Toda una declaración de guerra, en efecto, simultáneamente belicosa y bufonesca, con la que Berlusconi dejaba bien claro cuál era su ambiciosa perspectiva tras la disolución de las ideologías de procedencia ilustrada y romántica ¿Y en qué consistía esta perspectiva? Fundamentalmente en un moralismo sin moral que supuestamente liberaba a la sociedad de la mala conciencia que durante tantos años había inculcado la ideología utopista: nuevos ricos, podéis practicar tranquilamente el novorriquismo; especuladores, con argucias y suerte os libraréis de los tribunales; ignorantes, ni tenéis cultura ni os hace falta tenerla; vulgares, haced ostentación de vuestra vulgaridad; triviales, benditos seáis por vuestra trivialidad. Todo aderezado con la astracanada y la pirueta circense aunque férreamente sustentado en el poder del dinero.

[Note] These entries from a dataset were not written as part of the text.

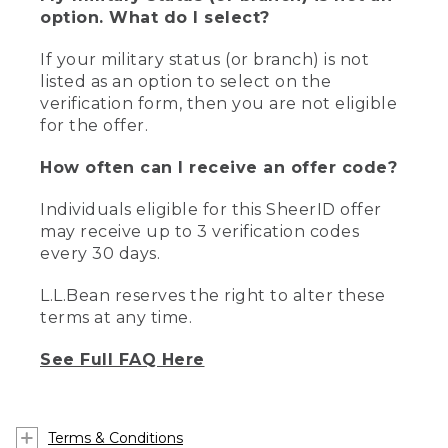
option. What do I select?
If your military status (or branch) is not
listed as an option to select on the
verification form, then you are not eligible
for the offer.
How often can I receive an offer code?
Individuals eligible for this SheerID offer
may receive up to 3 verification codes
every 30 days.
L.L.Bean reserves the right to alter these
terms at any time.
See Full FAQ Here
Terms & Conditions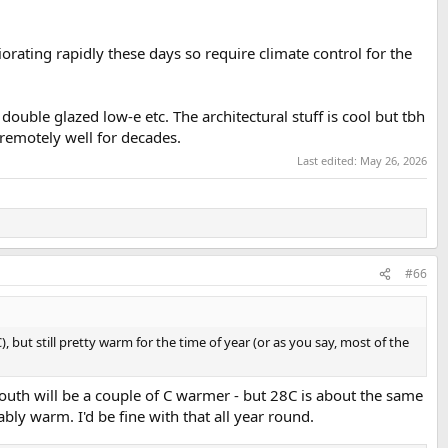
orating rapidly these days so require climate control for the
uble glazed low-e etc. The architectural stuff is cool but tbh
remotely well for decades.
Last edited:
May 26, 2026
#66
, but still pretty warm for the time of year (or as you say, most of the
south will be a couple of C warmer - but 28C is about the same
bly warm. I'd be fine with that all year round.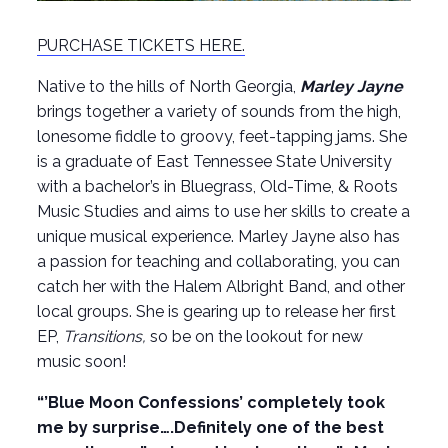
PURCHASE TICKETS HERE.
Native to the hills of North Georgia,
Marley Jayne
brings together a variety of sounds from the high,
lonesome fiddle to groovy, feet-tapping jams. She
is a graduate of East Tennessee State University
with a bachelor’s in Bluegrass, Old-Time, & Roots
Music Studies and aims to use her skills to create a
unique musical experience. Marley Jayne also has
a passion for teaching and collaborating, you can
catch her with the Halem Albright Band, and other
local groups. She is gearing up to release her first
EP,
Transitions,
so be on the lookout for new
music soon!
“’Blue Moon Confessions’ completely took
me by surprise….Definitely one of the best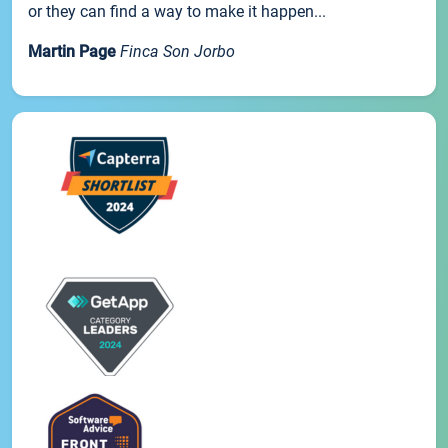
or they can find a way to make it happen...
Martin Page
Finca Son Jorbo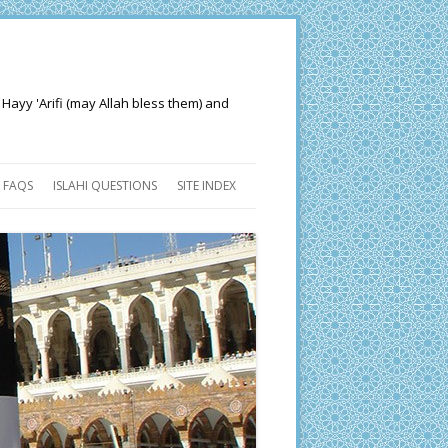
 Hayy 'Arifi (may Allah bless them) and
FAQS
ISLAHI QUESTIONS
SITE INDEX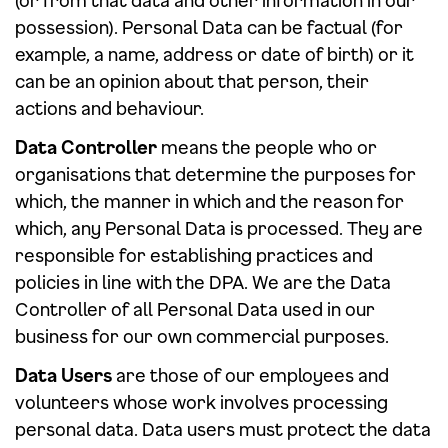
(or from that data and other information in our
possession). Personal Data can be factual (for
example, a name, address or date of birth) or it
can be an opinion about that person, their
actions and behaviour.
Data Controller
means the people who or
organisations that determine the purposes for
which, the manner in which and the reason for
which, any Personal Data is processed. They are
responsible for establishing practices and
policies in line with the DPA. We are the Data
Controller of all Personal Data used in our
business for our own commercial purposes.
Data Users
are those of our employees and
volunteers whose work involves processing
personal data. Data users must protect the data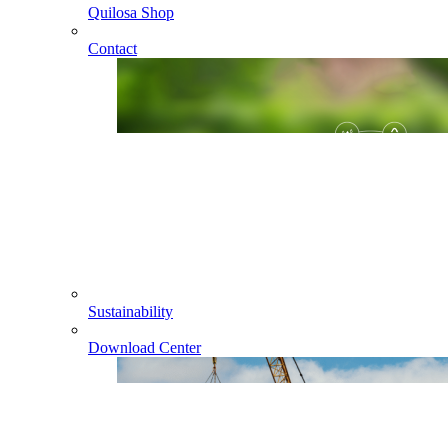
Quilosa Shop
Contact
Sustainability
Download Center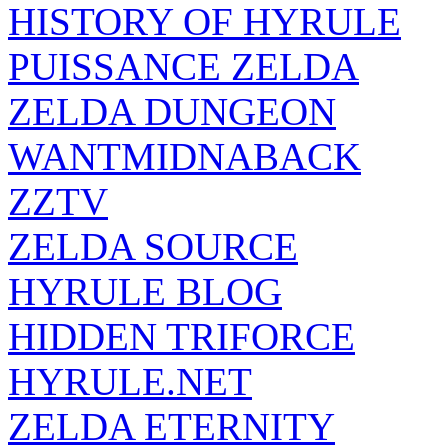
HISTORY OF HYRULE
PUISSANCE ZELDA
ZELDA DUNGEON
WANTMIDNABACK
ZZTV
ZELDA SOURCE
HYRULE BLOG
HIDDEN TRIFORCE
HYRULE.NET
ZELDA ETERNITY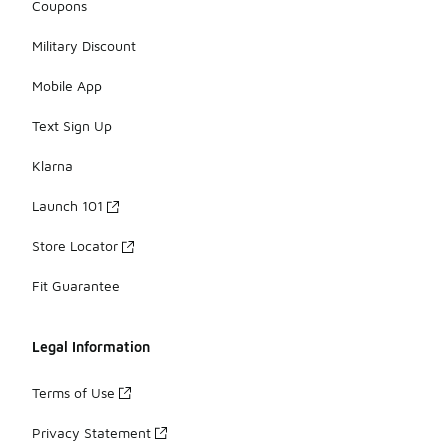
Coupons
Military Discount
Mobile App
Text Sign Up
Klarna
Launch 101
Store Locator
Fit Guarantee
Legal Information
Terms of Use
Privacy Statement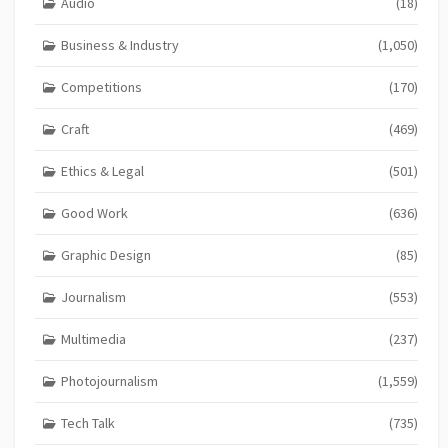
Audio
(18)
Business & Industry
(1,050)
Competitions
(170)
Craft
(469)
Ethics & Legal
(501)
Good Work
(636)
Graphic Design
(85)
Journalism
(553)
Multimedia
(237)
Photojournalism
(1,559)
Tech Talk
(735)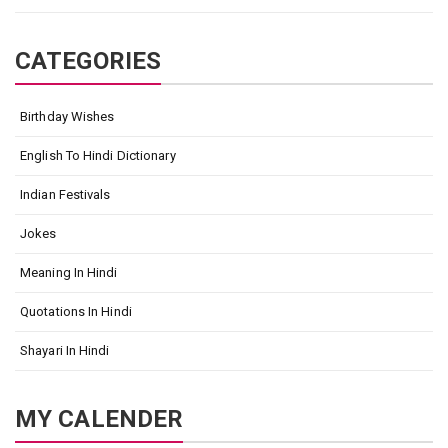
CATEGORIES
Birthday Wishes
English To Hindi Dictionary
Indian Festivals
Jokes
Meaning In Hindi
Quotations In Hindi
Shayari In Hindi
MY CALENDER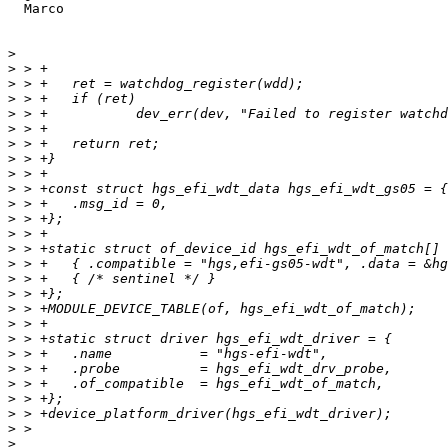
  Marco

>
>
>
>
>
>
>
>
>
>
>
>
>
>
>
>
>
>
>
>
>
>
>
>
>
>
>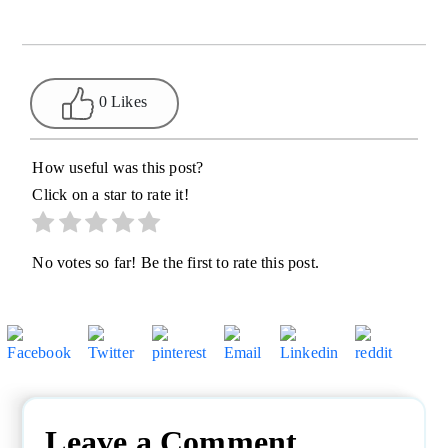
0 Likes
How useful was this post?
Click on a star to rate it!
No votes so far! Be the first to rate this post.
Leave a Comment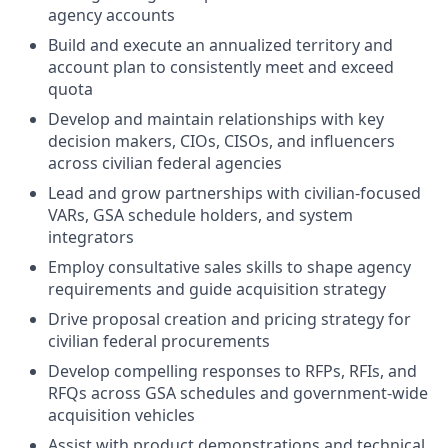
agency accounts
Build and execute an annualized territory and
account plan to consistently meet and exceed
quota
Develop and maintain relationships with key
decision makers, CIOs, CISOs, and influencers
across civilian federal agencies
Lead and grow partnerships with civilian-focused
VARs, GSA schedule holders, and system
integrators
Employ consultative sales skills to shape agency
requirements and guide acquisition strategy
Drive proposal creation and pricing strategy for
civilian federal procurements
Develop compelling responses to RFPs, RFIs, and
RFQs across GSA schedules and government-wide
acquisition vehicles
Assist with product demonstrations and technical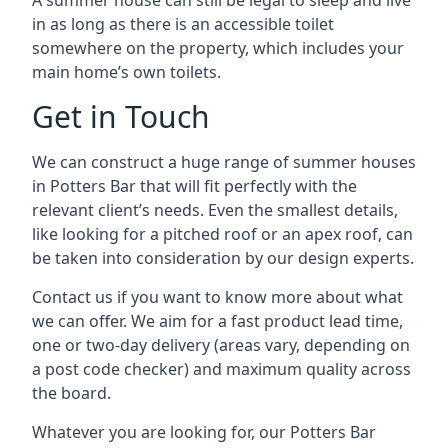
A summer house can still be legal to sleep and live
in as long as there is an accessible toilet
somewhere on the property, which includes your
main home’s own toilets.
Get in Touch
We can construct a huge range of summer houses
in Potters Bar that will fit perfectly with the
relevant client’s needs. Even the smallest details,
like looking for a pitched roof or an apex roof, can
be taken into consideration by our design experts.
Contact us if you want to know more about what
we can offer. We aim for a fast product lead time,
one or two-day delivery (areas vary, depending on
a post code checker) and maximum quality across
the board.
Whatever you are looking for, our Potters Bar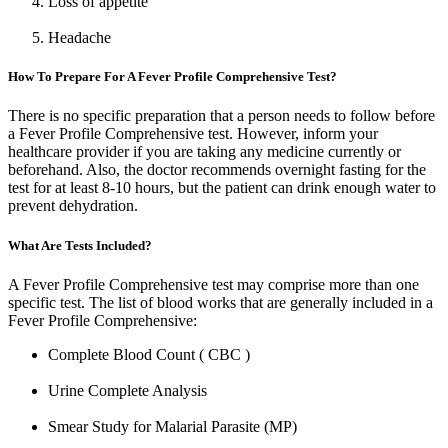
Loss of appetite
Headache
How To Prepare For A Fever Profile Comprehensive Test?
There is no specific preparation that a person needs to follow before
a Fever Profile Comprehensive test. However, inform your
healthcare provider if you are taking any medicine currently or
beforehand. Also, the doctor recommends overnight fasting for the
test for at least 8-10 hours, but the patient can drink enough water to
prevent dehydration.
What Are Tests Included?
A Fever Profile Comprehensive test may comprise more than one
specific test. The list of blood works that are generally included in a
Fever Profile Comprehensive:
Complete Blood Count ( CBC )
Urine Complete Analysis
Smear Study for Malarial Parasite (MP)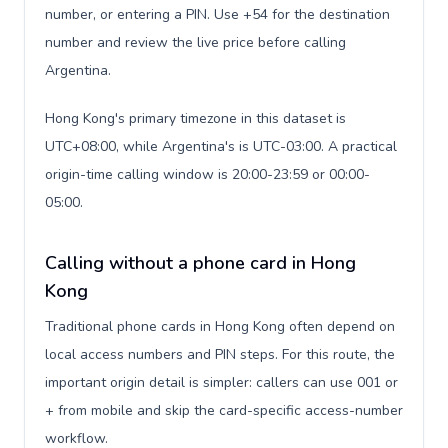
number, or entering a PIN. Use +54 for the destination
number and review the live price before calling
Argentina.
Hong Kong's primary timezone in this dataset is
UTC+08:00, while Argentina's is UTC-03:00. A practical
origin-time calling window is 20:00-23:59 or 00:00-
05:00.
Calling without a phone card in Hong
Kong
Traditional phone cards in Hong Kong often depend on
local access numbers and PIN steps. For this route, the
important origin detail is simpler: callers can use 001 or
+ from mobile and skip the card-specific access-number
workflow.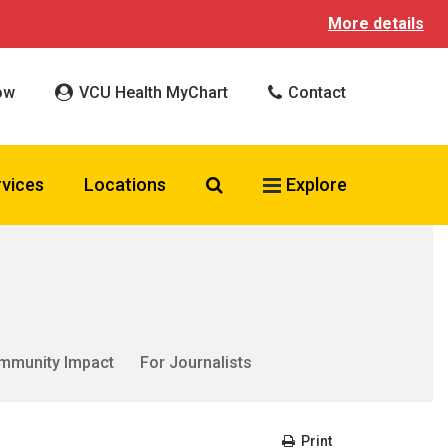
More details
ow
VCU Health MyChart
Contact
Search VCU Health
rvices
Locations
Explore
mmunity Impact
For Journalists
Print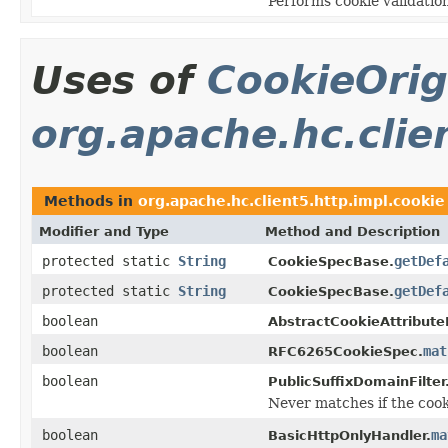
Performs cookie validation
Uses of
CookieOrig
org.apache.hc.clie
Methods in
org.apache.hc.client5.http.impl.cookie
Modifier and Type
Method and Description
protected static
String
getDef
CookieSpecBase.
protected static
String
getDef
CookieSpecBase.
boolean
AbstractCookieAttribute
boolean
mat
RFC6265CookieSpec.
boolean
PublicSuffixDomainFilter
Never matches if the cooki
boolean
ma
BasicHttpOnlyHandler.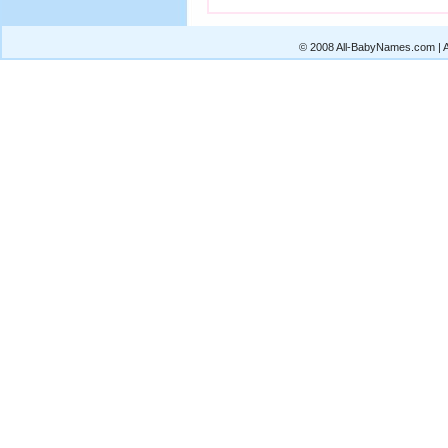
© 2008 All-BabyNames.com | Al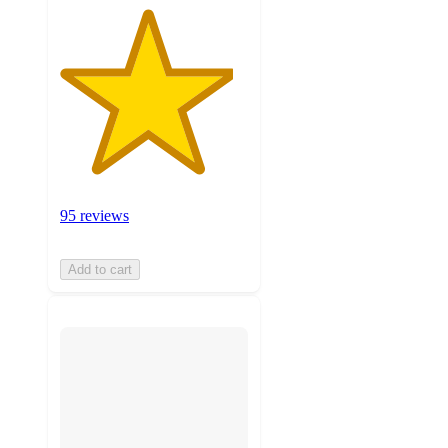
95 reviews
Add to cart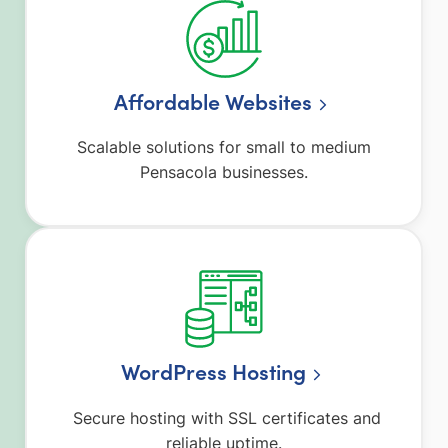
Affordable Websites
Scalable solutions for small to medium
Pensacola businesses.
WordPress Hosting
Secure hosting with SSL certificates and
reliable uptime.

Es decir, el berlusconismo, del cual el propio Berlusconi debe opinar que existe no tanto por él como por la voluntad de los ciudadanos: el berlusconismo en cuanto estado espiritual. Y si así opina no le falta razón porque, desde luego, él no ha inventado el despiadado pragmatismo de estos últimos años, sino que, gracias a su condición de rey-bufón, le ha sabido dar forma de una manera particularmente dañina y espectacular.

Sin embargo, en lo que se equivocan, pienso, mis amigos italianos es en creer que la epidemia Berlusconi es únicamente local. Influye en esta apreciación que en Italia los síntomas presenten una singular virulencia en estas primeras semanas posteriores al triunfo electoral de la derecha. De pronto, los ciudadanos ven en televisión escenas que recuerdan otros tiempos: jóvenes vociferando con el saludo romano o ataques populares a los campamentos de inmigrantes ilegales. Todo esto es llamativo pero no sorprendente dado el espectacular aumento de las opiniones xenófobas en el seno de la sociedad. Sin salir de Europa encontramos indicios de la misma enfermedad moral que conmueve Italia en Francia u Holanda.

Hay una fórmula para describir la ceguera ante la propia enfermedad, una ceguera que entraña enormes peligros: los enfermos son los otros. Es decir, como siempre, los extranjeros. Con respecto a España, a la que sorprendentemente muchos citan como tierra de promisión, es verdad que nuestro engranaje político, por fortuna, no ha llegado al grado de deterioro del de Italia, ni ha aparecido todavía -esperemos que no aparezca- un rey-bufón como Il Cavaliere. Pero la tragicómica endogamia de los partidos es ya similar. ¿Y qué decir del novorriquismo, la corrupción, la vulgaridad o la ignorancia? Competimos en ser la Octava Potencia Económica del Mundo. Zapatero dice que es España. El pobre Prodi decía que todavía era Italia. Y también, según todos los estudios, competimos en ser uno de los países con la peor educación de Europa.

Rafael Argullol es escritor y filósofo.